When Ullal enrolled at SF State in 1977, she wasn't planning on a career as a high-tech executive. Her interest in math and science led her to major in electrical engineering. "I had many influential teachers and gained valuable experience in the applied sciences," she says. Although she remembers Professor Sergio Franco as her most challenging ("I came out wiser and with better grades"), a visit to campus by the pioneer Adam Osbourne, and his demonstration of one of the first portable computers, helped ignite Ullal's interest in the burgeoning computer industry. After graduation, Ullal worked as a chip designer in Silicon Valley and discovered that she enjoyed working with customers and welcomed the challenge of solving their problems. "I liked people and communication, which I consider to be anti-engineering traits," she says half-jokingly. She made the switch to business and never looked back.
Now vice president of Cisco System's Data Center, Switching and Security Technologies Group, Ullal oversees a division that represents one-third of the company's $25 billion in annual revenue and employs thousands of people worldwide.

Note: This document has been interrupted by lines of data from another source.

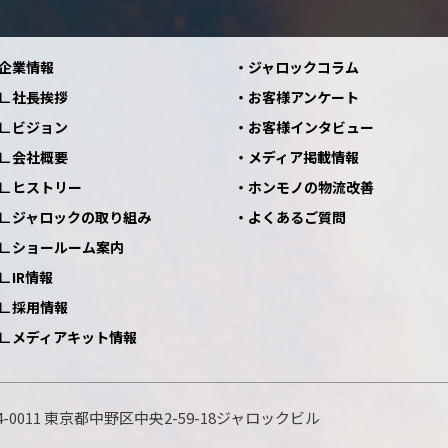
企業情報
ジャロックコラム
社長挨拶
お客様アンケート
ビジョン
お客様インタビュー
会社概要
メディア掲載情報
ヒストリー
ホンモノの物流改善
ジャロックの取り組み
よくあるご質問
ショールーム案内
IR情報
採用情報
メディアキット情報
-0011
東京都中野区中央2-59-18
ジャロックビル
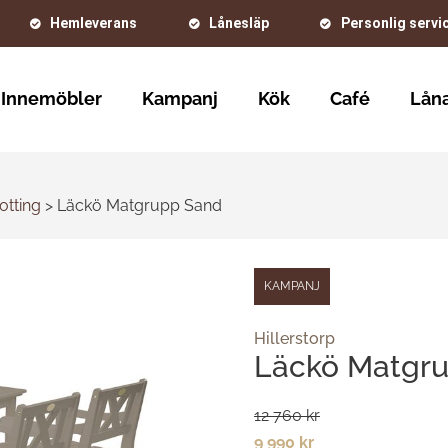
Hemleverans
Lånesläp
Personlig servi
Innemöbler
Kampanj
Kök
Café
Låna
otting
>
Läckö Matgrupp Sand
KAMPANJ
Hillerstorp
Läckö Matgr
12 760 kr
9 990 kr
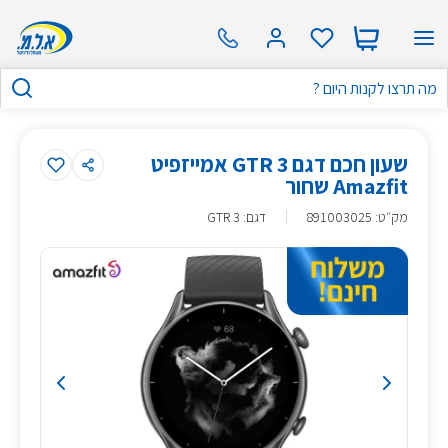
שעון חכם דגם GTR 3 אמייזפיט
Amazfit שחור
מק״ט
:
891003025
דגם: GTR 3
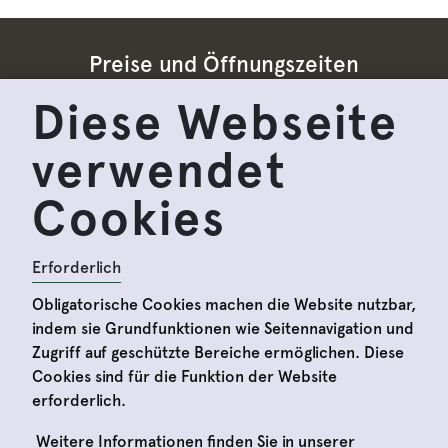
Preise und Öffnungszeiten
Diese Webseite
Impressum
verwendet
Datenschutzbestimmungen
Cookies
Allgemeine Geschäftsbedingungen
Widerrufsrecht
Erforderlich
Obligatorische Cookies machen die Website nutzbar,
www.domquartier.at
indem sie Grundfunktionen wie Seitennavigation und
Zugriff auf geschützte Bereiche ermöglichen. Diese
Cookies sind für die Funktion der Website
erforderlich.
DomQuartier © 2024 | All rights reserved
Weitere Informationen finden Sie in unserer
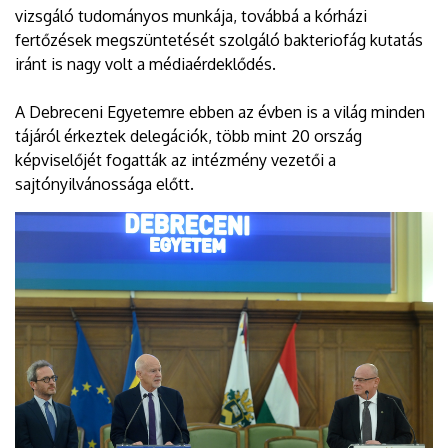
vizsgáló tudományos munkája, továbbá a kórházi
fertőzések megszüntetését szolgáló bakteriofág kutatás
iránt is nagy volt a médiaérdeklődés.
A Debreceni Egyetemre ebben az évben is a világ minden
tájáról érkeztek delegációk, több mint 20 ország
képviselőjét fogatták az intézmény vezetői a
sajtónyilvánossága előtt.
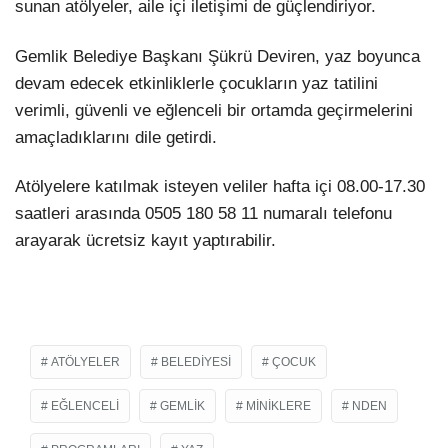
sunan atölyeler, aile içi iletişimi de güçlendiriyor.
Gemlik Belediye Başkanı Şükrü Deviren, yaz boyunca
devam edecek etkinliklerle çocukların yaz tatilini
verimli, güvenli ve eğlenceli bir ortamda geçirmelerini
amaçladıklarını dile getirdi.
Atölyelere katılmak isteyen veliler hafta içi 08.00-17.30
saatleri arasında 0505 180 58 11 numaralı telefonu
arayarak ücretsiz kayıt yaptırabilir.
ATÖLYELER
BELEDIYESI
ÇOCUK
EĞLENCELI
GEMLIK
MINIKLERE
NDEN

She has stayed in close contact with her alma mater. In recent years, when budget cuts threatened the future of the engineering program, Ullal was among the alumni who wrote impassioned letters to keep the program alive. She has also shared career advice at the department's annual graduation ceremony.
"In spite of her outstanding achievements and prestigious position, Jayshree has retained the innate modesty and humility that she displayed when sitting in our classrooms," Professor Franco says. "She is an exceptionally warm and sensitive human being. She is a role model to all young generations â¦ tangible proof of what one can achieve through determination and hard work."